Best Practices: Lessons from Production
Start with the Well-Architected Framework
The AWS Well-Architected Framework isn't marketing—it's a practical guide based on thousands of customer architectures. I use it in every architecture review. The five pillars (operational excellence, security, reliability, performance efficiency, and cost optimization) provide a comprehensive checklist.
Use Infrastructure as Code
I've seen teams manage infrastructure manually, and it always ends badly. Use Terraform or CloudFormation from day one. I prefer Terraform because of its multi-cloud support and better state management, but CloudFormation is fine if you're AWS-only.
The key is version controlling your infrastructure code and treating it like application code—code reviews, testing, and gradual rollouts.

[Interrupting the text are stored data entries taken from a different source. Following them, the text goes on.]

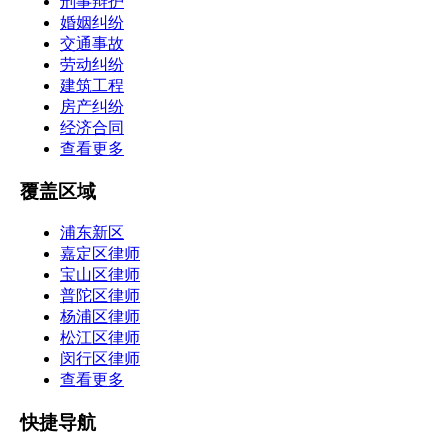
刑事辩护
婚姻纠纷
交通事故
劳动纠纷
建筑工程
房产纠纷
经济合同
查看更多
覆盖区域
浦东新区
嘉定区律师
宝山区律师
普陀区律师
杨浦区律师
松江区律师
闵行区律师
查看更多
快捷导航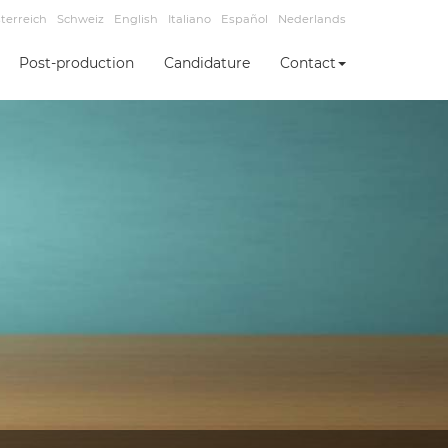
terreich
Schweiz
English
Italiano
Español
Nederlands
Post-production
Candidature
Contact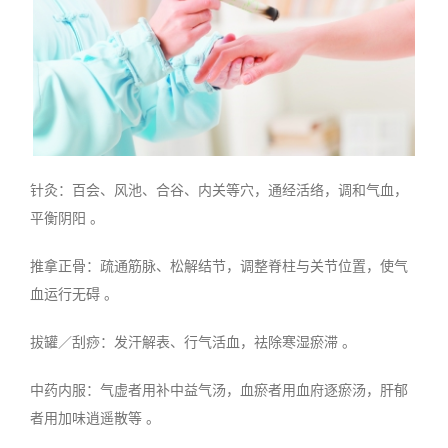
针灸：百会、风池、合谷、内关等穴，通经活络，调和气血，
平衡阴阳 。
推拿正骨：疏通筋脉、松解结节，调整脊柱与关节位置，使气
血运行无碍 。
拔罐／刮痧：发汗解表、行气活血，祛除寒湿瘀滞 。
中药内服：气虚者用补中益气汤，血瘀者用血府逐瘀汤，肝郁
者用加味逍遥散等 。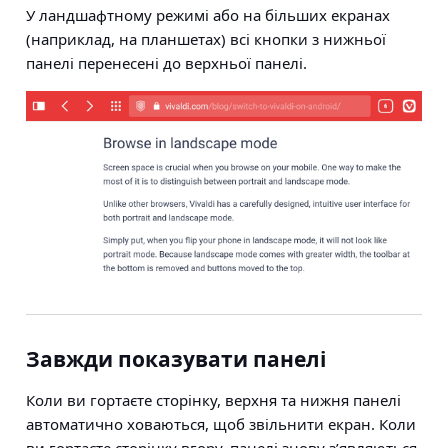
У ландшафтному режимі або на більших екранах
(наприклад, на планшетах) всі кнопки з нижньої
панелі перенесені до верхньої панелі.
Завжди показувати панелі
Коли ви гортаєте сторінку, верхня та нижня панелі
автоматично ховаються, щоб звільнити екран. Коли
ви гортаєте сторінку вгору, панелі знову з’являються.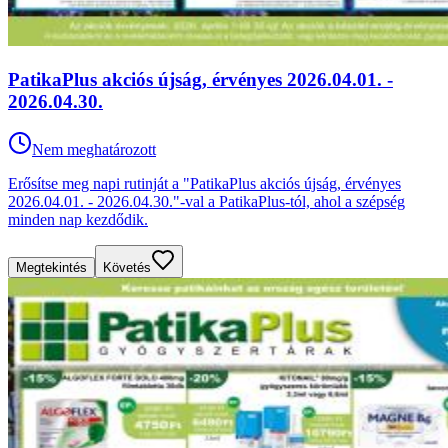
PatikaPlus akciós újság, érvényes 2026.04.01. -
2026.04.30.
Nem meghatározott
Erősítse meg napi rutinját a "PatikaPlus akciós újság, érvényes
2026.04.01. - 2026.04.30."-val a PatikaPlus-tól, ahol a szépség
minden nap kezdődik.
Megtekintés
Követés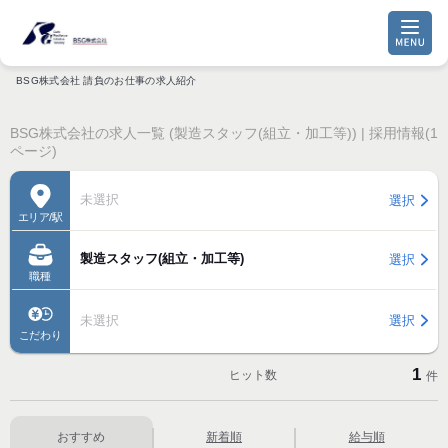
BSG株式会社 請負のお仕事の求人紹介
BSG株式会社の求人一覧 (製造スタッフ(組立・加工等)) | 採用情報(1
ページ)
未選択
選択
エリア/駅
製造スタッフ(組立・加工等)
選択
職種
未選択
選択
こだわり
1
ヒット数
件
おすすめ
新着順
給与順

Implement Comprehensive Monitoring
CloudWatch is good, but it's not enough. I use a combination of:
- CloudWatch for AWS service metrics
- Application-level metrics (Prometheus, Datadog, New Relic)

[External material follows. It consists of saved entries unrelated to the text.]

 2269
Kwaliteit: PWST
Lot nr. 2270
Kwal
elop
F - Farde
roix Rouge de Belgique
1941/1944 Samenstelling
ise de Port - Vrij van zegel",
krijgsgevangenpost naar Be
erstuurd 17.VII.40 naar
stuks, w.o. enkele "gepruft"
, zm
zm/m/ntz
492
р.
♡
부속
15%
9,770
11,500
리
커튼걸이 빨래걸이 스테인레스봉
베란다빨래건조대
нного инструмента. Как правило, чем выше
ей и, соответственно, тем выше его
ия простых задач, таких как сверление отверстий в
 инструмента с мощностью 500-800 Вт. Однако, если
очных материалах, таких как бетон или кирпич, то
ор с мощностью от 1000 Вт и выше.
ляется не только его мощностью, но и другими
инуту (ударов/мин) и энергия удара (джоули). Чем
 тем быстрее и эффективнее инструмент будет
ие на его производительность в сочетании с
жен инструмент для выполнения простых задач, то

- Distributed tracing (X-Ray, Jaeger)
- Log aggregation (CloudWatch Logs, ELK stack)
The goal is to have visibility into your system from multiple angles. When something breaks, you want to know immediately, and you want enough context to fix it quickly.
Automate Everything
Manual processes are error-prone and don't scale. Automate:
- Deployments (CI/CD pipelines)
- Infrastructure provisioning (Infrastructure as Code)

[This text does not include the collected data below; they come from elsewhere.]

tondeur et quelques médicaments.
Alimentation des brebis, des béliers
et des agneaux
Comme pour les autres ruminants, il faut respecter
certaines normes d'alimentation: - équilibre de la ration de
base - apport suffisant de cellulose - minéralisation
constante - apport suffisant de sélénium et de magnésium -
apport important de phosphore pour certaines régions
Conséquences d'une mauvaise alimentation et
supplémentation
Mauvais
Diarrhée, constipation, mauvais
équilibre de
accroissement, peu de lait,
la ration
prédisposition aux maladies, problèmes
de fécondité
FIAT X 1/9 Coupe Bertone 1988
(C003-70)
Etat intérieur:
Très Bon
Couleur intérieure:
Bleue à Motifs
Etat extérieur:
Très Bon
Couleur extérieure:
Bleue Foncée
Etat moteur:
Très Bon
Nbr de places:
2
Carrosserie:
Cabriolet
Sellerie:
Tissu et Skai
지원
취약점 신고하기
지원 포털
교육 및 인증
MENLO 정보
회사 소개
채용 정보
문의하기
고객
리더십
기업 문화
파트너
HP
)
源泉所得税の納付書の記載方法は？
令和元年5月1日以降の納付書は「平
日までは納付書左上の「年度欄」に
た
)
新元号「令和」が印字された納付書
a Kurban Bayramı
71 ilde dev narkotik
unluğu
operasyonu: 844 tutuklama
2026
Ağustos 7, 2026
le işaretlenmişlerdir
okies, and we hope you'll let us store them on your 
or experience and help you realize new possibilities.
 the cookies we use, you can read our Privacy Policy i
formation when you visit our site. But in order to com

- Security scanning (automated vulnerability assessments)
- Cost optimization (automated right-sizing recommendations)
I've seen teams spend hours on manual deployments that could be automated in a day. The upfront investment pays off quickly.
Document Your Architecture
Documentation is often overlooked, but it's critical. I maintain:
- Architecture diagrams (using tools like Lucidchart or Draw.io)
- Runbooks for common operations
- Decision records (why we chose a particular approach)
- Incident post-mortems
Good documentation saves hours during incidents and helps onboard new team members.
Common Pitfalls and How to Avoid Them
Over-Engineering
I've seen teams build complex architectures "just in case" they need the features later. This leads to:
- Higher costs
- More complexity
- Slower development
- Harder maintenance
Start simple, add complexity only when you have a specific need.
Under-Engineering
The opposite problem—building something too simple that doesn't scale. I've seen teams build a single EC2 instance application that works fine in development but falls over in production.
Find the balance. Start with a simple architecture that can scale, then add complexity as needed.
Ignoring Costs
AWS costs can spiral out of control if you're not monitoring them. Set up billing alerts, review costs regularly, and optimize continuously. I've seen teams discover they're spending thousands of dollars on unused resources.
Not Testing Disaster Recovery
High availability and disaster recovery only work if you test them. I've seen teams with perfect disaster recovery plans that failed during actual disasters because they never tested the failover process.
Test your disaster recovery procedures regularly, and document what you learn.
Conclusion
Building on AWS is a journey, not a destination. The services evolve, best practices change, and your understanding deepens over time. Start with the fundamentals, learn from your mistakes, and continuously improve your architecture.
The most important lesson I've learned? There's no perfect architecture—only architectures that are appropriate for your specific use case, constraints, and requirements. Focus on understanding your workload, choose the right services, and iterate based on real-world feedback.
Remember: AWS is a tool, not a solution. Your architecture decisions should be driven by your application's needs, not by what's cool or trendy. Keep it simple, make it work, then optimize.